Brief: Output every line of the records below word for word, without changing anything.

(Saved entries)
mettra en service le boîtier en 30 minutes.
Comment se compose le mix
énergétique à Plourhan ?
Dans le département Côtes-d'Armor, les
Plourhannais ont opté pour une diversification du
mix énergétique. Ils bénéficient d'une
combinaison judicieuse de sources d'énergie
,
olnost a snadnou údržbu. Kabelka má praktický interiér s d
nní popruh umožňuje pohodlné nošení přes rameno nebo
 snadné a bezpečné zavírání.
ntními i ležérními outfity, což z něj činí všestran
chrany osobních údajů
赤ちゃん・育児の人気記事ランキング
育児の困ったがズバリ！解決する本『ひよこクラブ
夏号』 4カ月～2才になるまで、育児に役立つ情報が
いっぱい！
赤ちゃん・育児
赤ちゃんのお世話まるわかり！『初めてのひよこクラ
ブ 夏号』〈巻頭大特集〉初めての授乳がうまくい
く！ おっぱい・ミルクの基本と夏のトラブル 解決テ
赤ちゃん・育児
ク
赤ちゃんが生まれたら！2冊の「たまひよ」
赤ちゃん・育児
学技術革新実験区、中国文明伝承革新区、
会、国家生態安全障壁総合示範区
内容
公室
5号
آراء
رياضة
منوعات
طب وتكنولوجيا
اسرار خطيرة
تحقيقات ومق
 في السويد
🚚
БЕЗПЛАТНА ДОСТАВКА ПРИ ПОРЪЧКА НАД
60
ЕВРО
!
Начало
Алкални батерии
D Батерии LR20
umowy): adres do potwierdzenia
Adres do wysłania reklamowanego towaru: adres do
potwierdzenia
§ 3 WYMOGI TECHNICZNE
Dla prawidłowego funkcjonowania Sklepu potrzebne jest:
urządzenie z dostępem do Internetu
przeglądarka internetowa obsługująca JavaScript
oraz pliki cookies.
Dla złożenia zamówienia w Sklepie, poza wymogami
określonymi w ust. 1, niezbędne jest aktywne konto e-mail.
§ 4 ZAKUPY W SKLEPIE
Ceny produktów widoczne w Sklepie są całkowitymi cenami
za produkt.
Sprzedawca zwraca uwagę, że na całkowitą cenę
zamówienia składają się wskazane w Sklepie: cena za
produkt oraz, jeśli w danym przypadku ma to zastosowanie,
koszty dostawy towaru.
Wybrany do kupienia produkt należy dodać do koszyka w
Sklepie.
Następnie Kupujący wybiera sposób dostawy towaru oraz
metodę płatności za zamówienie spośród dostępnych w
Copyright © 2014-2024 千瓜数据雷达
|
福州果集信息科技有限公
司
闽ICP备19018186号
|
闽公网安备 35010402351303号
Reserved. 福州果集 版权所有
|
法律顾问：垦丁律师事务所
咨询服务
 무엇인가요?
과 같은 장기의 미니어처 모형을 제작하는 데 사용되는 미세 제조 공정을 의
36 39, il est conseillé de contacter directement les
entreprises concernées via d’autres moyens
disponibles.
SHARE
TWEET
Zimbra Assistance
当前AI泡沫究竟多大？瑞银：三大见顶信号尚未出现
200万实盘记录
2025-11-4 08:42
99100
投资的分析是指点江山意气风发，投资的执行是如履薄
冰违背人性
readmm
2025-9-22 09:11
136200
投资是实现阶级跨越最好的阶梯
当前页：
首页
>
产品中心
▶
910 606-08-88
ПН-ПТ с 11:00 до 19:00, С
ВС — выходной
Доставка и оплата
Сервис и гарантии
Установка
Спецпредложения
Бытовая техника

Solution:
mettra en service le boîtier en 30 minutes.
Comment se compose le mix
énergétique à Plourhan ?
Dans le département Côtes-d'Armor, les
Plourhannais ont opté pour une diversification du
mix énergétique. Ils bénéficient d'une
combinaison judicieuse de sources d'énergie
,
olnost a snadnou údržbu. Kabelka má praktický interiér s d
nní popruh umožňuje pohodlné nošení přes rameno nebo
 snadné a bezpečné zavírání.
ntními i ležérními outfity, což z něj činí všestran
chrany osobních údajů
赤ちゃん・育児の人気記事ランキング
育児の困ったがズバリ！解決する本『ひよこクラブ
夏号』 4カ月～2才になるまで、育児に役立つ情報が
いっぱい！
赤ちゃん・育児
赤ちゃんのお世話まるわかり！『初めてのひよこクラ
ブ 夏号』〈巻頭大特集〉初めての授乳がうまくい
く！ おっぱい・ミルクの基本と夏のトラブル 解決テ
赤ちゃん・育児
ク
赤ちゃんが生まれたら！2冊の「たまひよ」
赤ちゃん・育児
学技術革新実験区、中国文明伝承革新区、
会、国家生態安全障壁総合示範区
内容
公室
5号
آراء
رياضة
منوعات
طب وتكنولوجيا
اسرار خطيرة
تحقيقات ومق
 في السويد
🚚
БЕЗПЛАТНА ДОСТАВКА ПРИ ПОРЪЧКА НАД
60
ЕВРО
!
Начало
Алкални батерии
D Батерии LR20
umowy): adres do potwierdzenia
Adres do wysłania reklamowanego towaru: adres do
potwierdzenia
§ 3 WYMOGI TECHNICZNE
Dla prawidłowego funkcjonowania Sklepu potrzebne jest:
urządzenie z dostępem do Internetu
przeglądarka internetowa obsługująca JavaScript
oraz pliki cookies.
Dla złożenia zamówienia w Sklepie, poza wymogami
określonymi w ust. 1, niezbędne jest aktywne konto e-mail.
§ 4 ZAKUPY W SKLEPIE
Ceny produktów widoczne w Sklepie są całkowitymi cenami
za produkt.
Sprzedawca zwraca uwagę, że na całkowitą cenę
zamówienia składają się wskazane w Sklepie: cena za
produkt oraz, jeśli w danym przypadku ma to zastosowanie,
koszty dostawy towaru.
Wybrany do kupienia produkt należy dodać do koszyka w
Sklepie.
Następnie Kupujący wybiera sposób dostawy towaru oraz
metodę płatności za zamówienie spośród dostępnych w
Copyright © 2014-2024 千瓜数据雷达
|
福州果集信息科技有限公
司
闽ICP备19018186号
|
闽公网安备 35010402351303号
Reserved. 福州果集 版权所有
|
法律顾问：垦丁律师事务所
咨询服务
 무엇인가요?
과 같은 장기의 미니어처 모형을 제작하는 데 사용되는 미세 제조 공정을 의
36 39, il est conseillé de contacter directement les
entreprises concernées via d’autres moyens
disponibles.
SHARE
TWEET
Zimbra Assistance
当前AI泡沫究竟多大？瑞银：三大见顶信号尚未出现
200万实盘记录
2025-11-4 08:42
99100
投资的分析是指点江山意气风发，投资的执行是如履薄
冰违背人性
readmm
2025-9-22 09:11
136200
投资是实现阶级跨越最好的阶梯
当前页：
首页
>
产品中心
▶
910 606-08-88
ПН-ПТ с 11:00 до 19:00, С
ВС — выходной
Доставка и оплата
Сервис и гарантии
Установка
Спецпредложения
Бытовая техника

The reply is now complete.